If you’re not tall enough, you can now get a head-implant shoved in between your skull and your scalp. Either that, or get used to it, like everyone else does. / or get used to it, shortarse.
This way everyone can look like Brendan Nelson. / Beavis & Butthead. / Bert Newton. / Luke Perry.
So far 17 patients have had the operation. And the more that have it, the less they look like tall-headed freak people.
This way people who were otherwise too short to join the police can be employed – in fact they’re desirable, as they can use their silicone-stuffed heads as truncheons.
It helps people get jobs with minimum height requirements, like police officers and soldiers, or minimum egg-head requirements, like lab geeks and Prime Ministers.
It helps people get jobs with minimum height requirements, like police officers and soldiers. Because these people tend to be a little on the small-headed side.
Surely the army would want shorter soldiers? They’re so much better at hiding!
People lining up for surgery include would-be soldiers, police officers, flight stewards, firefighters and models – particularly those specialising in enormous hats.

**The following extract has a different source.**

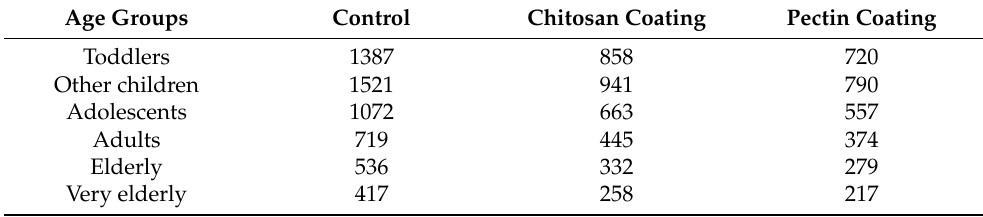
Table 5. Dietary intake of acrylamide consumption [ng · (kg · body · weight) − 1 · day − 1 ] based on the median of the estimated consumption of fried potatoes treated with the coating solutions. (Adapted with permission from Al-Asmar [199]; published by MDPI,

But surely a head-extended policeman would be worse! Their bodies are still small, and what’s worse, when pursuing criminals they tend to topple over. / and what’s worse, they’re top-heavy!
But surely a head-extended policeman would be worse! They’re trying to catch criminals with those tiny weeny little legs – and they’re always complaining about tight hats.

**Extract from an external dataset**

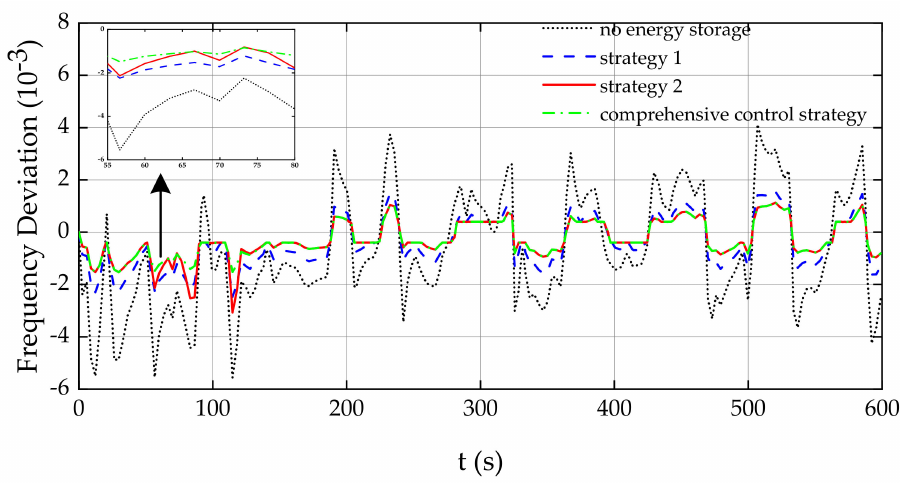
Figure 12. Frequency deviation curve under 10 min continuous load disturbance.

The same doctor suggests that, if you’re too tall, you cut your own head off. / you cut a few slices out of your head.
He’s helped midgets become normal-sized. Unfortunately, they’re nearly all head.
It’s either insert a silicone implant between your skull and your scalp, or wear a hat.
This will totally catch on. I mean, who doesn’t want a massively-deformed head?
The only sign that someone’s had the surgery is a small scar. Oh, and massive oblong head-deformity.
The only sign that patients have had surgery is a small scar, usually covered by their hair. Although bald people do tend to look like Frankenstein’s monster.
It’s fantastic if you want to go to a fancy dress party dressed as Frankenstein’s monster. Though the rest of the time it looks pretty creepy.
Jockeys are loving the idea. Not only do they get to be normal-sized, but it increases their chances of winning a race by a head.
Of course, now we’re all going to wonder if people’s heads are real.
The procedure was first developed by Dr Luis de la Cruz, although his initial experiments were actually about creating head-breasts.
This man basically makes head-breasts. What a tit.
The research isn’t finished, but there are indications that a silicone-enhanced head may even affect cognitive skills, greatly increasing the user’s mammary.
Diminutive French President Nicolas Sarkozy is a prime candidate for a head implant, reversing a long-standing tradition among French leaders: “On with his head!” / “On with my head!” / “Up with my head!”
At last we can impose a minimum height for humans! And if the shorties don’t like it, stiff – what are they going to do, bite our ankles?